+++ EXERCISE MATERIALS +++
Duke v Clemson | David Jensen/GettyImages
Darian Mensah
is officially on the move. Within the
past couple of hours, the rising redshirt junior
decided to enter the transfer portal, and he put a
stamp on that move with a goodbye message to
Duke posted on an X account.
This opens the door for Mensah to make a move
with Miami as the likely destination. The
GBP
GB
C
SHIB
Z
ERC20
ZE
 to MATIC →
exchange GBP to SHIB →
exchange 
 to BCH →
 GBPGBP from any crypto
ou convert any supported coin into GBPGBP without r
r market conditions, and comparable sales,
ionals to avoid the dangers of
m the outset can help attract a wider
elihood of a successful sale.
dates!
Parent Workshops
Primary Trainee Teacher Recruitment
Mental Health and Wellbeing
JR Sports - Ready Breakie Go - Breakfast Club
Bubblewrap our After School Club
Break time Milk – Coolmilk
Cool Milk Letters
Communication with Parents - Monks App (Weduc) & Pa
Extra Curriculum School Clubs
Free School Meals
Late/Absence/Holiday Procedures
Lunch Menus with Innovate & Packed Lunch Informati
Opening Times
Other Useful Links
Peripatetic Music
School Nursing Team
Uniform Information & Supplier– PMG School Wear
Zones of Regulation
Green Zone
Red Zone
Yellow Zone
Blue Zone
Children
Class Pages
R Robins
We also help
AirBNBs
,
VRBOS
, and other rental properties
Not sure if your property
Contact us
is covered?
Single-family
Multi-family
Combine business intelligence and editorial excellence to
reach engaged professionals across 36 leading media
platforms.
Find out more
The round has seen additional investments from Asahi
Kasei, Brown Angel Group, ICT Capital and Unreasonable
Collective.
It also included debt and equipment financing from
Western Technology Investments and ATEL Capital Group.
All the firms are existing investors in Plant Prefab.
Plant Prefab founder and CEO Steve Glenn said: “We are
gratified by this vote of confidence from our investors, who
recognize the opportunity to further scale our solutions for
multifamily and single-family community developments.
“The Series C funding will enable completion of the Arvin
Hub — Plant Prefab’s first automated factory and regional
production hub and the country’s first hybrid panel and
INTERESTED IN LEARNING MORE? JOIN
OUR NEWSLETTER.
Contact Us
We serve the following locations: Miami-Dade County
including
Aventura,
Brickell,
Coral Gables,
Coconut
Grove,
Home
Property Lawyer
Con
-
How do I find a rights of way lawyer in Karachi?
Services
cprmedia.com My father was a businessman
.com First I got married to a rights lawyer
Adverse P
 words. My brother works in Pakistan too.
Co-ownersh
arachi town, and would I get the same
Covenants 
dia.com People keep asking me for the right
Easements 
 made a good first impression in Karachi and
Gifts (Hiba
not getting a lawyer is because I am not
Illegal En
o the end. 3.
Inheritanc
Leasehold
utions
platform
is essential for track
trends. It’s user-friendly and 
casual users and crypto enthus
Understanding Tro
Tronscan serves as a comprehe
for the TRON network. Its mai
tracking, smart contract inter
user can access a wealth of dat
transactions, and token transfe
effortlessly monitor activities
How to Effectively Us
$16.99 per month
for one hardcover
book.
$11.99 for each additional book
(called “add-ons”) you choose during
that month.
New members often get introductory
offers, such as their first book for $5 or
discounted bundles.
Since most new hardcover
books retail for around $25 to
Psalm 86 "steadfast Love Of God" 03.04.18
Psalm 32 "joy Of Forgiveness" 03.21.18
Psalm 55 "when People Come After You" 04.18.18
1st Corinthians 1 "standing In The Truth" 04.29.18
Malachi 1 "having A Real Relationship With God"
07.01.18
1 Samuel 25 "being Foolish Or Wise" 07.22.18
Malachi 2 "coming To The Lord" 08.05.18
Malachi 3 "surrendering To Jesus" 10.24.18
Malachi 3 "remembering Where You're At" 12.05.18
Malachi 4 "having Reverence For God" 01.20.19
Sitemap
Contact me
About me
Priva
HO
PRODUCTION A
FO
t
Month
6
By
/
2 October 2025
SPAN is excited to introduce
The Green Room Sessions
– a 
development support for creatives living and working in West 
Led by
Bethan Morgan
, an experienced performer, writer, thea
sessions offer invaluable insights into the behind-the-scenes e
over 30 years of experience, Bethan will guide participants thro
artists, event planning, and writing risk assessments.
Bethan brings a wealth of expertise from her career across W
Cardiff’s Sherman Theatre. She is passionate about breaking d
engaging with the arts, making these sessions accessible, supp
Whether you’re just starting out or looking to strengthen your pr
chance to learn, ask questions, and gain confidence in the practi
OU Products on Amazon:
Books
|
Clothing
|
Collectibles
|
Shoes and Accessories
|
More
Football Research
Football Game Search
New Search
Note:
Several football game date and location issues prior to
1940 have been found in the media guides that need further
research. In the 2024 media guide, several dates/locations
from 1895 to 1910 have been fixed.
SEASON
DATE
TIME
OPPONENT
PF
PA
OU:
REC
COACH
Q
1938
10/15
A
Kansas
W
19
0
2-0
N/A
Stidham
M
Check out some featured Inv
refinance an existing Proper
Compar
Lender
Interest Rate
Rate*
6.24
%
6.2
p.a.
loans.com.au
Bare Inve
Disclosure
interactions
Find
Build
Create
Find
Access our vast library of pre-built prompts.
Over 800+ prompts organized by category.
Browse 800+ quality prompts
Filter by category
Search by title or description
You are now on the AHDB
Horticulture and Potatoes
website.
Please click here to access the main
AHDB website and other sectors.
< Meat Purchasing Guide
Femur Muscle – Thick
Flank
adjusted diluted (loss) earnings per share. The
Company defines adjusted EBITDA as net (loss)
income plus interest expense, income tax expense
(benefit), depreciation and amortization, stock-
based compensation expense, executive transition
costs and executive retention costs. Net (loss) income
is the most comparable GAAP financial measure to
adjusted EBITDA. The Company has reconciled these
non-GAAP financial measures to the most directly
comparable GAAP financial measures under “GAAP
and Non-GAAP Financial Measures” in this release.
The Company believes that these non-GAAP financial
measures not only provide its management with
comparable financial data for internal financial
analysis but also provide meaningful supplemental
+++
--- WHAT YOU HAVE TO DO ---
Rewrite the data above, substituting "adjusted earnings" for every occurrence of "adjusted EBITDA" and leaving all other text unchanged.

--- YOUR RESPONSE ---
Duke v Clemson | David Jensen/GettyImages
Darian Mensah
is officially on the move. Within the
past couple of hours, the rising redshirt junior
decided to enter the transfer portal, and he put a
stamp on that move with a goodbye message to
Duke posted on an X account.
This opens the door for Mensah to make a move
with Miami as the likely destination. The
GBP
GB
C
SHIB
Z
ERC20
ZE
 to MATIC →
exchange GBP to SHIB →
exchange 
 to BCH →
 GBPGBP from any crypto
ou convert any supported coin into GBPGBP without r
r market conditions, and comparable sales,
ionals to avoid the dangers of
m the outset can help attract a wider
elihood of a successful sale.
dates!
Parent Workshops
Primary Trainee Teacher Recruitment
Mental Health and Wellbeing
JR Sports - Ready Breakie Go - Breakfast Club
Bubblewrap our After School Club
Break time Milk – Coolmilk
Cool Milk Letters
Communication with Parents - Monks App (Weduc) & Pa
Extra Curriculum School Clubs
Free School Meals
Late/Absence/Holiday Procedures
Lunch Menus with Innovate & Packed Lunch Informati
Opening Times
Other Useful Links
Peripatetic Music
School Nursing Team
Uniform Information & Supplier– PMG School Wear
Zones of Regulation
Green Zone
Red Zone
Yellow Zone
Blue Zone
Children
Class Pages
R Robins
We also help
AirBNBs
,
VRBOS
, and other rental properties
Not sure if your property
Contact us
is covered?
Single-family
Multi-family
Combine business intelligence and editorial excellence to
reach engaged professionals across 36 leading media
platforms.
Find out more
The round has seen additional investments from Asahi
Kasei, Brown Angel Group, ICT Capital and Unreasonable
Collective.
It also included debt and equipment financing from
Western Technology Investments and ATEL Capital Group.
All the firms are existing investors in Plant Prefab.
Plant Prefab founder and CEO Steve Glenn said: “We are
gratified by this vote of confidence from our investors, who
recognize the opportunity to further scale our solutions for
multifamily and single-family community developments.
“The Series C funding will enable completion of the Arvin
Hub — Plant Prefab’s first automated factory and regional
production hub and the country’s first hybrid panel and
INTERESTED IN LEARNING MORE? JOIN
OUR NEWSLETTER.
Contact Us
We serve the following locations: Miami-Dade County
including
Aventura,
Brickell,
Coral Gables,
Coconut
Grove,
Home
Property Lawyer
Con
-
How do I find a rights of way lawyer in Karachi?
Services
cprmedia.com My father was a businessman
.com First I got married to a rights lawyer
Adverse P
 words. My brother works in Pakistan too.
Co-ownersh
arachi town, and would I get the same
Covenants 
dia.com People keep asking me for the right
Easements 
 made a good first impression in Karachi and
Gifts (Hiba
not getting a lawyer is because I am not
Illegal En
o the end. 3.
Inheritanc
Leasehold
utions
platform
is essential for track
trends. It’s user-friendly and 
casual users and crypto enthus
Understanding Tro
Tronscan serves as a comprehe
for the TRON network. Its mai
tracking, smart contract inter
user can access a wealth of dat
transactions, and token transfe
effortlessly monitor activities
How to Effectively Us
$16.99 per month
for one hardcover
book.
$11.99 for each additional book
(called “add-ons”) you choose during
that month.
New members often get introductory
offers, such as their first book for $5 or
discounted bundles.
Since most new hardcover
books retail for around $25 to
Psalm 86 "steadfast Love Of God" 03.04.18
Psalm 32 "joy Of Forgiveness" 03.21.18
Psalm 55 "when People Come After You" 04.18.18
1st Corinthians 1 "standing In The Truth" 04.29.18
Malachi 1 "having A Real Relationship With God"
07.01.18
1 Samuel 25 "being Foolish Or Wise" 07.22.18
Malachi 2 "coming To The Lord" 08.05.18
Malachi 3 "surrendering To Jesus" 10.24.18
Malachi 3 "remembering Where You're At" 12.05.18
Malachi 4 "having Reverence For God" 01.20.19
Sitemap
Contact me
About me
Priva
HO
PRODUCTION A
FO
t
Month
6
By
/
2 October 2025
SPAN is excited to introduce
The Green Room Sessions
– a 
development support for creatives living and working in West 
Led by
Bethan Morgan
, an experienced performer, writer, thea
sessions offer invaluable insights into the behind-the-scenes e
over 30 years of experience, Bethan will guide participants thro
artists, event planning, and writing risk assessments.
Bethan brings a wealth of expertise from her career across W
Cardiff’s Sherman Theatre. She is passionate about breaking d
engaging with the arts, making these sessions accessible, supp
Whether you’re just starting out or looking to strengthen your pr
chance to learn, ask questions, and gain confidence in the practi
OU Products on Amazon:
Books
|
Clothing
|
Collectibles
|
Shoes and Accessories
|
More
Football Research
Football Game Search
New Search
Note:
Several football game date and location issues prior to
1940 have been found in the media guides that need further
research. In the 2024 media guide, several dates/locations
from 1895 to 1910 have been fixed.
SEASON
DATE
TIME
OPPONENT
PF
PA
OU:
REC
COACH
Q
1938
10/15
A
Kansas
W
19
0
2-0
N/A
Stidham
M
Check out some featured Inv
refinance an existing Proper
Compar
Lender
Interest Rate
Rate*
6.24
%
6.2
p.a.
loans.com.au
Bare Inve
Disclosure
interactions
Find
Build
Create
Find
Access our vast library of pre-built prompts.
Over 800+ prompts organized by category.
Browse 800+ quality prompts
Filter by category
Search by title or description
You are now on the AHDB
Horticulture and Potatoes
website.
Please click here to access the main
AHDB website and other sectors.
< Meat Purchasing Guide
Femur Muscle – Thick
Flank
adjusted diluted (loss) earnings per share. The
Company defines adjusted earnings as net (loss)
income plus interest expense, income tax expense
(benefit), depreciation and amortization, stock-
based compensation expense, executive transition
costs and executive retention costs. Net (loss) income
is the most comparable GAAP financial measure to
adjusted earnings. The Company has reconciled these
non-GAAP financial measures to the most directly
comparable GAAP financial measures under “GAAP
and Non-GAAP Financial Measures” in this release.
The Company believes that these non-GAAP financial
measures not only provide its management with
comparable financial data for internal financial
analysis but also provide meaningful supplemental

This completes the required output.